Cloud Commons Labs · Project 01
A mobile observability engine that detects and classifies behavioural data flows from mobile applications, giving Canadians a device-level view of how their apps participate in the personal data economy.
Built by Cloud Commons Labs. All analysis happens on-device via local VPN interception: no payload inspection, no data transmitted without consent. Opt-in structural profiles contribute to a national picture of Canada's app-layer ecosystem.
Stage
Phase 0
Platform
Android First
Data Model
On-Device · No Payload
Pipeline
CCC Contributor
What It Does
The personal data economy has an observation problem. Platforms that operate advertising and analytics infrastructure can see exactly what behavioural data flows where: who generated it, where it went, and what it was worth. Users, researchers, and regulators cannot. LEON explores whether a mobile device can serve as an independent observatory on the same flows.

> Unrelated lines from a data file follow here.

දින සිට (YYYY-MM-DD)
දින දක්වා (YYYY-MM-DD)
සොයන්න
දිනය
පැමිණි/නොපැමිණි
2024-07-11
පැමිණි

LEON uses a local VPN interception architecture on Android to capture outbound network traffic metadata, map it to known data infrastructure, including advertising networks, analytics platforms, and third-party SDKs, and classify behavioural data flows in real time. It correlates these network observations with device sensor access to produce a behavioural data profile of each application. No payload inspection. No data leaving the device without consent.

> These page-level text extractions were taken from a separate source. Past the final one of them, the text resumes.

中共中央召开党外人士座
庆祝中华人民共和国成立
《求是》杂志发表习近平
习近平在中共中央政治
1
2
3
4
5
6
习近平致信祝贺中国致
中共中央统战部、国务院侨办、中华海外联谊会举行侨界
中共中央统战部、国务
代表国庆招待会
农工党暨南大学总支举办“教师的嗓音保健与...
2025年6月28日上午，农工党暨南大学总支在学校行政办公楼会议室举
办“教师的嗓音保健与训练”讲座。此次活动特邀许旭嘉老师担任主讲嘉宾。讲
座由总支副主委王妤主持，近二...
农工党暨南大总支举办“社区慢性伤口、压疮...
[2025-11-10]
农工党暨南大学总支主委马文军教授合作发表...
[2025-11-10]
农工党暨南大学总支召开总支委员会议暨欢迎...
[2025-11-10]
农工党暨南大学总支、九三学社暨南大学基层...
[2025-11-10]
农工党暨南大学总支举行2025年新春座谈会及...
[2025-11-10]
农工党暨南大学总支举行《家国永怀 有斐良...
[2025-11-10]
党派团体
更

The result is not a score or a warning. It's an instrument. One that surfaces the same structural picture of the personal data economy that platforms have always had, returned to the person the data belongs to.
Build Plan
LEON is built in clearly sequenced phases, each with defined acceptance criteria. Phase 0.5 answers the core research question: can a phone reliably observe and classify its own behavioural data flows without inspecting encrypted payloads? Each phase unlocks the next.
// Phase 0 ·2–3 Weeks Dev
On-device audit of app permissions and ad tracking settings. Plain-language exposure report. Duolingo-style streaks. No account required. Ships fully offline.
// Phase 0.5 ·3–5 Weeks Dev
Android local VPN proxy captures per-app domain calls. On-device classification using public tracker lists. Real-time LeonBark alerts. Per-app dashboard.
// Phase 1 ·4–6 Weeks Dev
Privacy routines ("Secure Me Now"). Broker opt-out launcher for Canadian + US data brokers. Camera/mic activity monitor. Data Value v1.
// Phase 2 · Pipeline Contribution
Opt-in anonymous structural profile contribution to Cloud Commons Canada. Aggregated into national exposure map published openly. No paywall.
Market
Canadians with no independent view of their app data flows
Average apps per Canadian smartphone, most transmitting telemetry
Civic observatories of Canada's personal data economy
Platforms that operate advertising and analytics infrastructure maintain the only comprehensive observatories of behavioural data flow. They can see what data is collected, by whom, at what scale, and to what end. Users, researchers, and regulators operate blind. LEON is a prototype attempt to build an observatory on the other side.
Federal privacy law reform (Bill C-27), the CPPA, and sustained media attention to data practices have created real regulatory and public appetite for transparency infrastructure. LEON addresses a gap that no existing Canadian tool fills: built in Canada, analysed on-device, governed in the public interest.
Funding
LEON has two distinct funding pathways that are not mutually exclusive.
Equity Investment
Commercial privacy tool with freemium model, API licensing for researchers and institutions, and a data-value product layer. Labs structure supports equity investment and co-founder arrangements.
Grants
LEON's public-interest data contribution function creates genuine eligibility for NRC IRAP, CDMN, digital-sovereignty grants, and civic-tech funding streams. CCC's non-profit status provides additional credibility for public-interest funders.
Labs' partnership with Cloud Commons Canada and the operating principles in the inter-entity agreement are designed to make mission drift structurally difficult, not just culturally discouraged. For funders who care about where their money ends up, that structure is worth understanding.